London is the perfect backdrop for a (fictional) murder
When Sherlock Holmes stepped out of the door of 221b Baker Street for another of his timeless adventures, it was against the backdrop of what was then, still, the world’s greatest capital. It was the largest city in the world from about 1825, the world’s largest port, and the heart of international finance and trade. A global megalith.
I was 12 when I first read Sir Arthur Conan Doyle’s A Study In Scarlet and was introduced to the world’s greatest fictional detective. In the book, when a letter arrives asking for the consulting detective’s assistance in a mysterious murder, he decides the case is not for him.
“I’m the most incurably lazy devil that ever stood in shoe leather,” he tells his new house mate Dr Watson. I found this puzzling. This was not the heroic Holmes portrayed on the small screen. I read on, eager to understand him better.
After some prodding from Watson, Holmes is successfully roused from his malaise. And so, their adventure begins. Pulling a frock coat over his tweed suit (mercifully not a deerstalker in sight), the pair hail a hansom cab, and pass from Baker Street through the mud-coloured streets on a foggy morning to the crime scene in Lauriston Gardens, Brixton, and a house with “an ill-omened look” and “a garden of sickly-looking plants”.
Lower depths: Whitchapel slums captured by French artist Gustave Doré in 1872
I was hooked, not only on the mystery, but the dangerous, gloomy and turbulent metropolis that Doyle depicts, which mirrors the troubled personality of the great detective himself.
The image of London’s fog is a recurring motif in the Sherlock Holmes stories. The thick, swirling mist serves as a metaphor for the mystery and confusion surrounding many of his cases. It also adds a claustrophobic, atmospheric and eerie quality to the tales.
Holmes’s London is depicted as a city of contrasts, with neighbourhoods ranging from the opulent and aristocratic to the grimy and poverty-stricken. Our heroes traverse the city, from the grand homes of the upper-classes to the somewhat seedy streets of the East End, reflecting the social diversity of the Victorian era.
Change is evident in public transportation systems, including the above-mentioned hansom cabs, horse-drawn carriages, and the newly emerging Underground trains.
With the skill of a master, Doyle uses social strata, architectural opulence and decay, and the changing face of the city like paints on an artist’s canvas to present the reader with a menacing metropolis, a city of corruption and murder. And in it he places the world’s greatest detective and his companion – cracking cases the dull-minded police of the day are incapable of solving. Genius.

Stored data entries:
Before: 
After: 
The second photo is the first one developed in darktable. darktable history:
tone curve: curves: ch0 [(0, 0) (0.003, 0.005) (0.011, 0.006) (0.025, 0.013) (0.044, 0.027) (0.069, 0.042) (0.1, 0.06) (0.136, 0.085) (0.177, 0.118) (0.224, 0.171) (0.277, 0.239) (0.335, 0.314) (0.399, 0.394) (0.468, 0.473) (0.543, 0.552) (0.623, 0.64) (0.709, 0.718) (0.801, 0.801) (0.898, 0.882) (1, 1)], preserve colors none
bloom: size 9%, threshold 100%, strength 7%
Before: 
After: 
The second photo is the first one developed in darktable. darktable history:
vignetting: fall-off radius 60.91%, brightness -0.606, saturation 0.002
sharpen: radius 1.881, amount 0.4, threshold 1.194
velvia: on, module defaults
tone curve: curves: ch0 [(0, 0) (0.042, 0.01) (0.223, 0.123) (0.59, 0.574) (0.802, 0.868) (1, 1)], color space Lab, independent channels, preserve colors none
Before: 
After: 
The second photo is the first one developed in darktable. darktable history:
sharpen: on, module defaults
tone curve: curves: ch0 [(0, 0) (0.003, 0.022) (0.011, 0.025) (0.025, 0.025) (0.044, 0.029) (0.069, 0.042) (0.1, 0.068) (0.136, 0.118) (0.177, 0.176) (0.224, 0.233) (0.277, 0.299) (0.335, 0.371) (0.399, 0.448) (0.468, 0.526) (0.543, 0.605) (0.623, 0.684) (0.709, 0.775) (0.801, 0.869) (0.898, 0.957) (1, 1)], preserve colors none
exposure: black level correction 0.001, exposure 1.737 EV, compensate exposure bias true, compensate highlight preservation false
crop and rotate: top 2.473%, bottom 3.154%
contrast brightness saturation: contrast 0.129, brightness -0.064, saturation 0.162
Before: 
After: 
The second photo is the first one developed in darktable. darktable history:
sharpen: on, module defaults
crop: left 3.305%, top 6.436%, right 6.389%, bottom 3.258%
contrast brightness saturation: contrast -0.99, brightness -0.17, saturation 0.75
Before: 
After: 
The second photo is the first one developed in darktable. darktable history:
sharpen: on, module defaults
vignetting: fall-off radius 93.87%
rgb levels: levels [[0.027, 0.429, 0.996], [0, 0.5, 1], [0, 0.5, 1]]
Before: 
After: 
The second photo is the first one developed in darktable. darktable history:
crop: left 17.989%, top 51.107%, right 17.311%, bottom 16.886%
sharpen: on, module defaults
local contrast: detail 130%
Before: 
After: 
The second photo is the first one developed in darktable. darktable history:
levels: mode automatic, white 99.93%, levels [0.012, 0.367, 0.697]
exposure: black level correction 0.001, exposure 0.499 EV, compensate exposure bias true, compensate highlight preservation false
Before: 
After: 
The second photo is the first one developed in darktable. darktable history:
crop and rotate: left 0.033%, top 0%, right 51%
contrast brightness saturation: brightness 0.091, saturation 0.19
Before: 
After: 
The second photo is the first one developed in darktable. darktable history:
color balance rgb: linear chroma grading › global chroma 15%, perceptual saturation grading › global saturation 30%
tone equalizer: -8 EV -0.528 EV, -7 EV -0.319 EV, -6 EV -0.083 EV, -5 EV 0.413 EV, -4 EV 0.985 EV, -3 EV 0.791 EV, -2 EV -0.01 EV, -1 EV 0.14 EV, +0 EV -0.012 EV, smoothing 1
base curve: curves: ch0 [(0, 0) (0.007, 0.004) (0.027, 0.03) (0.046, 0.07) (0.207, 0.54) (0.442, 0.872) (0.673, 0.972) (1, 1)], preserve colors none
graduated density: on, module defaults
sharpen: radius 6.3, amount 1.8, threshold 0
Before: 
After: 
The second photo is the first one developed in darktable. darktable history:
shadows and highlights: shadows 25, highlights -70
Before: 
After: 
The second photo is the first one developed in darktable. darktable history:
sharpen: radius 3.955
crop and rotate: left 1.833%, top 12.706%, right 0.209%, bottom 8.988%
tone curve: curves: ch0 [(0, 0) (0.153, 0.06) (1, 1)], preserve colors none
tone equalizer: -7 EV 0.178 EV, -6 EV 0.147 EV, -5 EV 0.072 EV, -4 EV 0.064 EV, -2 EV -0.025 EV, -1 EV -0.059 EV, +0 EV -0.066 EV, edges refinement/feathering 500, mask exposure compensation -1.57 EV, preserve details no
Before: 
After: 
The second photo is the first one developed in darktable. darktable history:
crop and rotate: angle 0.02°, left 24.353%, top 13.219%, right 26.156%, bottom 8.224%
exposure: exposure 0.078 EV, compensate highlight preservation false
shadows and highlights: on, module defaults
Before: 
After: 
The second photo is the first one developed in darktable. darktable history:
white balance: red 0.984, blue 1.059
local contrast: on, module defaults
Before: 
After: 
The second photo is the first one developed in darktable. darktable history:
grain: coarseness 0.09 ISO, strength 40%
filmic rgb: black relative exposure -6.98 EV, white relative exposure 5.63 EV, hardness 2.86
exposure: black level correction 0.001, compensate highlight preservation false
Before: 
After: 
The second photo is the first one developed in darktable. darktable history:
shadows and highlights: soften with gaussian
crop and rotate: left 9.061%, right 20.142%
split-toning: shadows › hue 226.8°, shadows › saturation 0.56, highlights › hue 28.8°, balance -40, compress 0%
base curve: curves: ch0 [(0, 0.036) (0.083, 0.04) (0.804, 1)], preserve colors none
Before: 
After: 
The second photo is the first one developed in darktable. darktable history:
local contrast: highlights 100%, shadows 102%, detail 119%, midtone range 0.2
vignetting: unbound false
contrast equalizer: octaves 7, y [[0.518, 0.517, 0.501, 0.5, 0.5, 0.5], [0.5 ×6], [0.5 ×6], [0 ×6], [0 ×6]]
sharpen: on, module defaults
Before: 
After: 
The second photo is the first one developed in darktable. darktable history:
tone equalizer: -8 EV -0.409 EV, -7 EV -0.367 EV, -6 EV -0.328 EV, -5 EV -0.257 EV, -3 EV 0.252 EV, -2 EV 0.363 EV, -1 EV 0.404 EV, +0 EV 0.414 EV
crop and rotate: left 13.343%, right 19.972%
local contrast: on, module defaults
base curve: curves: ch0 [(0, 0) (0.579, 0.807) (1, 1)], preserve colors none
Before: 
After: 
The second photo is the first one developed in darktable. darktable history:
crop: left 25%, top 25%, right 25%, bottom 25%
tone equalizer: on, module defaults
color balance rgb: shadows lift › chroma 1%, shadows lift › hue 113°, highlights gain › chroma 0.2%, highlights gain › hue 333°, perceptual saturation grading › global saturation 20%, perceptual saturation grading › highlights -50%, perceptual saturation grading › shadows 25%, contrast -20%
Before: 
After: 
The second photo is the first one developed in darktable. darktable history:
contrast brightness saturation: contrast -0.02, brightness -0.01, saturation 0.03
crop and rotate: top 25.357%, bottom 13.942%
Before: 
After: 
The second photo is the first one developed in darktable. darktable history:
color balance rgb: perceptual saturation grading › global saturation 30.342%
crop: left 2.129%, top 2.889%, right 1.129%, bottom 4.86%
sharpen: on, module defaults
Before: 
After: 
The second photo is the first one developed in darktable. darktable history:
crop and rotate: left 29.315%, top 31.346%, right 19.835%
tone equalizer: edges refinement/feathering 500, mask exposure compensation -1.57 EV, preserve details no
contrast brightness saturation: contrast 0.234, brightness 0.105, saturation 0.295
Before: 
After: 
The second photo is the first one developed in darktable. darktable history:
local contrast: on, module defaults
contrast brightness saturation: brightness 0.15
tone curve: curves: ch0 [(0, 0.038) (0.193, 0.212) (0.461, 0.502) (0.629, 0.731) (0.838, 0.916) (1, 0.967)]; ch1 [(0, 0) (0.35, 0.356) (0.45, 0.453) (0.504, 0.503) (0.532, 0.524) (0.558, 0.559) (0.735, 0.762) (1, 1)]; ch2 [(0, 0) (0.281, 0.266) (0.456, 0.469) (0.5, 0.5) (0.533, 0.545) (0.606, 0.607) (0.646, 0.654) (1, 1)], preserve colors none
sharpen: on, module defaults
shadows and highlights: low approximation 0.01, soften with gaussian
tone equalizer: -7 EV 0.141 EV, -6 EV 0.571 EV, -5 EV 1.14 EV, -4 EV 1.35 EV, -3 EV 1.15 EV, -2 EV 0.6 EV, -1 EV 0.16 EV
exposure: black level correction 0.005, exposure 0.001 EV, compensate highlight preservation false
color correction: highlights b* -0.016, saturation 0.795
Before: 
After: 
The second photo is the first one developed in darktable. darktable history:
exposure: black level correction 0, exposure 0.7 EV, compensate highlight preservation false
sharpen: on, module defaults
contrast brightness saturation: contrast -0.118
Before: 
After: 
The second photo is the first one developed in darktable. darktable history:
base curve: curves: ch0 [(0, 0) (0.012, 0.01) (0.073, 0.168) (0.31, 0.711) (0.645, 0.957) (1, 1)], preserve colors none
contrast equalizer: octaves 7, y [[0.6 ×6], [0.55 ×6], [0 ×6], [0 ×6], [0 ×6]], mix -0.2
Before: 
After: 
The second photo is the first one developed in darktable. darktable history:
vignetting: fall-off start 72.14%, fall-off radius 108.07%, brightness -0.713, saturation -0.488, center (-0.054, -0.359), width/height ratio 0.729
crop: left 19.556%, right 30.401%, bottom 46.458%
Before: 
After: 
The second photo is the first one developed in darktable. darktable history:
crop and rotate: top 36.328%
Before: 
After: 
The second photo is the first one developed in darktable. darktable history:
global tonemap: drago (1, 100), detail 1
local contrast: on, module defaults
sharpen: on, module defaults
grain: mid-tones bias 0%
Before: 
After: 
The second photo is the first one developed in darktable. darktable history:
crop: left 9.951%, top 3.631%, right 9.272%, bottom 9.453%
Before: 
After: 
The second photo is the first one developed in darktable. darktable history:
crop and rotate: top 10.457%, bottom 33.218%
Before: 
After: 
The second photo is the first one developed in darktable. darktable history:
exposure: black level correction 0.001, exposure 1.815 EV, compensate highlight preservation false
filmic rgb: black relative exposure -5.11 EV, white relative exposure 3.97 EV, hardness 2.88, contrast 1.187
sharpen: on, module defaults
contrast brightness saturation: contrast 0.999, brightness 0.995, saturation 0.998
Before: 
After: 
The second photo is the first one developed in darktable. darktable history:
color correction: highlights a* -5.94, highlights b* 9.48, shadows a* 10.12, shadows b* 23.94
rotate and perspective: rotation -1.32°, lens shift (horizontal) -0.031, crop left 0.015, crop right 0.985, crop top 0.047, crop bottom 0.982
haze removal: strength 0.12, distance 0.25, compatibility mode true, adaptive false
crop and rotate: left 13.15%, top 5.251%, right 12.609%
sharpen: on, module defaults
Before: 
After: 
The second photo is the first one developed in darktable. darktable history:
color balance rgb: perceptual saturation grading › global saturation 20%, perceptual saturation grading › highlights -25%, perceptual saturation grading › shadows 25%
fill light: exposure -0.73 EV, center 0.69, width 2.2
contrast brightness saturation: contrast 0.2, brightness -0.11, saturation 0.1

Challenge 1:
In the essay on Sherlock Holmes's London, from about what year was London the largest city in the world?
Challenge 2:
Turn the stored data entries, from their first line through the line containing "tone curve: curves: ch0 [(0, 0) (0.042, 0.01)", into a Markdown table with the columns Row and Line. Skip blank lines.

Worked solution 1:
From about 1825.

Worked solution 2:
| Row | Line |
|---|---|
| 1 | Before:  |
| 2 | After:  |
| 3 | The second photo is the first one developed in darktable. darktable history: |
| 4 | tone curve: curves: ch0 [(0, 0) (0.003, 0.005) (0.011, 0.006) (0.025, 0.013) (0.044, 0.027) (0.069, 0.042) (0.1, 0.06) (0.136, 0.085) (0.177, 0.118) (0.224, 0.171) (0.277, 0.239) (0.335, 0.314) (0.399, 0.394) (0.468, 0.473) (0.543, 0.552) (0.623, 0.64) (0.709, 0.718) (0.801, 0.801) (0.898, 0.882) (1, 1)], preserve colors none |
| 5 | bloom: size 9%, threshold 100%, strength 7% |
| 6 | Before:  |
| 7 | After:  |
| 8 | The second photo is the first one developed in darktable. darktable history: |
| 9 | vignetting: fall-off radius 60.91%, brightness -0.606, saturation 0.002 |
| 10 | sharpen: radius 1.881, amount 0.4, threshold 1.194 |
| 11 | velvia: on, module defaults |
| 12 | tone curve: curves: ch0 [(0, 0) (0.042, 0.01) (0.223, 0.123) (0.59, 0.574) (0.802, 0.868) (1, 1)], color space Lab, independent channels, preserve colors none |